Mean Field Games without Rational Expectations

TL;DR

This paper develops a framework for mean field games without assuming rational expectations, especially in low-dimensional coupling scenarios, simplifying the analysis by avoiding complex master equations.

Contribution

It introduces a non-rational expectations formulation for MFGs with low-dimensional coupling, enabling simpler finite-dimensional solutions instead of complex master equations.

Findings

Non-rational expectations can replace rational expectations in MFGs.

In low-dimensional coupling MFGs, the master equation can be avoided.

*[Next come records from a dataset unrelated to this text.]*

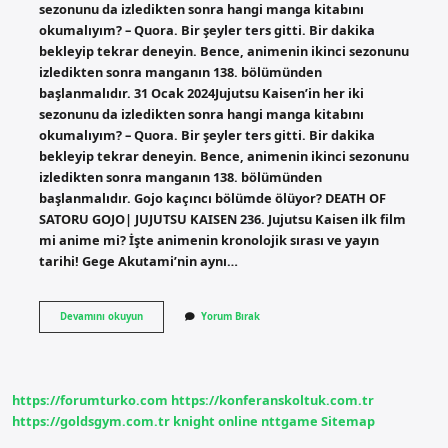
sezonunu da izledikten sonra hangi manga kitabını
okumalıyım? – Quora. Bir şeyler ters gitti. Bir dakika
bekleyip tekrar deneyin. Bence, animenin ikinci sezonunu
izledikten sonra manganın 138. bölümünden
başlanmalıdır. 31 Ocak 2024Jujutsu Kaisen’in her iki
sezonunu da izledikten sonra hangi manga kitabını
okumalıyım? – Quora. Bir şeyler ters gitti. Bir dakika
bekleyip tekrar deneyin. Bence, animenin ikinci sezonunu
izledikten sonra manganın 138. bölümünden
başlanmalıdır. Gojo kaçıncı bölümde ölüyor? DEATH OF
SATORU GOJO| JUJUTSU KAISEN 236. Jujutsu Kaisen ilk film
mi anime mi? İşte animenin kronolojik sırası ve yayın
tarihi! Gege Akutami’nin aynı…
Mangaya
Devamını okuyun
Yorum Bırak
Nereden
Başlanır
https://forumturko.com
https://konferanskoltuk.com.tr
https://goldsgym.com.tr
knight online
nttgame
Sitemap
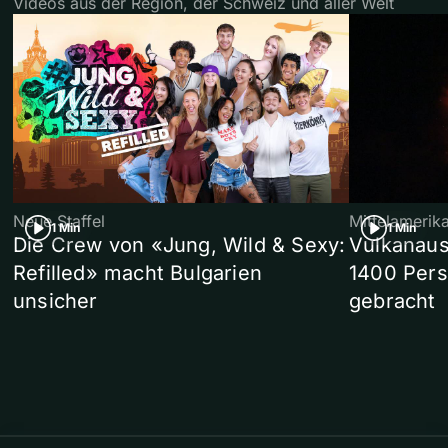
Videos aus der Region, der Schweiz und aller Welt
Neue Staffel
Mittelamerik
1 Min
1 Min
Die Crew von «Jung, Wild & Sexy:
Vulkanaus
Refilled» macht Bulgarien
1400 Pers
unsicher
gebracht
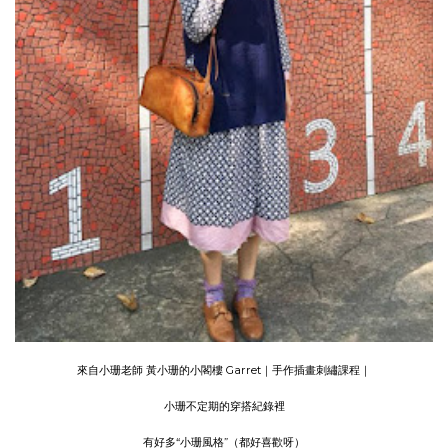
來自小珊老師
黃小珊的小閣樓 Garret｜手作插畫刺繡課程｜
小珊不定期的穿搭紀錄裡
有好多“小珊風格”（都好喜歡呀）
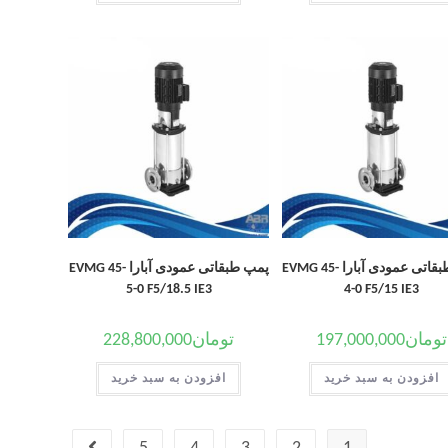
پمپ طبقاتی عمودی آبارا EVMG 45-
پمپ طبقاتی عمودی آبارا EVMG 45-
5-0 F5/18.5 IE3
4-0 F5/15 IE3
تومان
197,000,000
تومان
228,800,000
افزودن به سبد خرید
افزودن به سبد خرید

An adaptive learning model exemplifies non-rational expectations in practice.

Abstract

Mean Field Game (MFG) models implicitly assume "rational expectations", meaning that the heterogeneous agents being modeled correctly know all relevant transition probabilities for the complex system they inhabit. When there is common noise, it becomes necessary to solve the "Master equation", in which the infinite-dimensional density of agents is a state variable. The rational expectations assumption and the implication that agents solve Master equations is unrealistic in many applications. We show how to instead formulate MFGs with non-rational expectations. Departing from rational expectations is particularly relevant in "MFGs with a low-dimensional coupling", i.e. MFGs in which agents' running reward function depends on the density only through low-dimensional functionals of this density. This happens, for example, in most macroeconomics MFGs in which these low-dimensional functionals have the interpretation of "equilibrium prices." In MFGs with a low-dimensional coupling, departing from rational expectations allows for completely sidestepping the Master equation and for instead solving much simpler finite-dimensional HJB equations. We introduce an adaptive learning model as a particular example of non-rational expectations and discuss its properties.